CONSIGNE 1: Reproduisez à l'identique le passage du commentaire sur la fin du Permien compris entre « sur Et si le » et « fin du Permien. », ces deux bornes incluses.
CONSIGNE 2: D'après le commentaire sur la fin du Permien, quelle proportion des espèces marines a disparu lors de la transition entre le Permien et le Trias ?

• AgoraVox sur Twitter
  • RSS
  • Agoravox TV
  • Agoravox Mobile


Commentaire de Cédric

sur Et si le réchauffement climatique provenait des taches solaires ?


Voir l'intégralité des commentaires de cet article

Cédric (---.---.172.188) 14 janvier 2007 23:24

Re-bonjour,

C’est vrai, c’est une hypothèse qui a été émise et qui comptait de très nombreux adeptes jusqu’à la fin des années 90. Des données plus récemment publiées remettent cependant en cause la catastrophe ponctuelle de l’impact météoritique et semblent montrer que le volcanisme aurait pu jouer un grand rôle, en influant de façon particulièrement notable le climat de la fin du Permien.

Le Permien correspond à la fin de l’orogène hercynien marqué par la formation du supercontinent appelé la Pangée. Il est marquée par un épisode majeur de retrait de la mer et la naissance de nombreuses mers intérieures, des conditions de climat aride, la disparition des glaces, des températures plus élevées et à la chute de l’oxygène dans les mers. Les animaux caractéristiques de l’époque correspondent à des reptiles dit mammélés, qui se sont développés et ont dominés au cours du Permien l’ensemble du continent.

Vers 251 millions d’année a lieu la transition entre le Permien et le Trias. Elle est souvent appelée la « Grande Mort » (the « Great Dying » en anglais), terme non moins catastrophiste mais pour une fois assez correspondant, car elle représente la mort d’environ 96% des espèces marines (soit 53 à 57% des familles marines, ou encore 84% des genres vivant en domaine marin) et environ 70% des espèces terrestres. Elle est considérée en réalité comme l’extinction massive la plus importante que la Terre n’ait jamais connue. Seule la transition Dévono-Carbonifère (360 millions d’années) avait jusqu’à présent été relativement importante en terme d’extinction des espèces et d’évolution relative (avec notamment la mise en place des grandes forêts tropicales du Carbonifère). A cette époque, environ 70% des espèces avaient été décimés, apparemment en plusieurs phases successives étalées sur environ 20 millions d’années.

DONNÉES À EXAMINER:
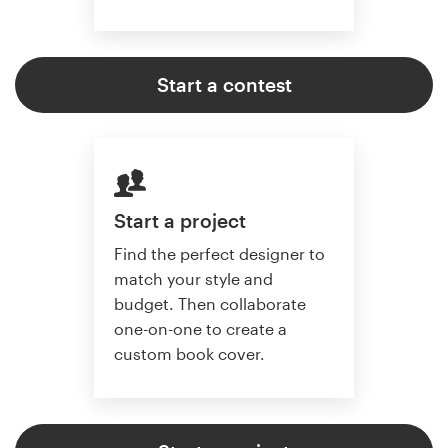
Start a contest
Start a project
Find the perfect designer to
match your style and
budget. Then collaborate
one-on-one to create a
custom book cover.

RÉPONSE FINALE 1:
sur Et si le réchauffement climatique provenait des taches solaires ?


Voir l'intégralité des commentaires de cet article

Cédric (---.---.172.188) 14 janvier 2007 23:24

Re-bonjour,

C’est vrai, c’est une hypothèse qui a été émise et qui comptait de très nombreux adeptes jusqu’à la fin des années 90. Des données plus récemment publiées remettent cependant en cause la catastrophe ponctuelle de l’impact météoritique et semblent montrer que le volcanisme aurait pu jouer un grand rôle, en influant de façon particulièrement notable le climat de la fin du Permien.

RÉPONSE FINALE 2: Environ 96 % des espèces marines.